Job | Which lines of the records contain the word "What"? Collect each of them and copy them out in full.

+++ Data for analysis +++

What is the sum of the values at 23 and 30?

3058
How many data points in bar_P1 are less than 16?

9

+++
+++ Data for analysis +++

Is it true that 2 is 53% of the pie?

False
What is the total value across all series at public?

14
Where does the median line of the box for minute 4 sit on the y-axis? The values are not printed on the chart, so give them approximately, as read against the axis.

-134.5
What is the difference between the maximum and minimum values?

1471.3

+++

Answer section |
What is the sum of the values at 23 and 30?
What is the total value across all series at public?
What is the difference between the maximum and minimum values?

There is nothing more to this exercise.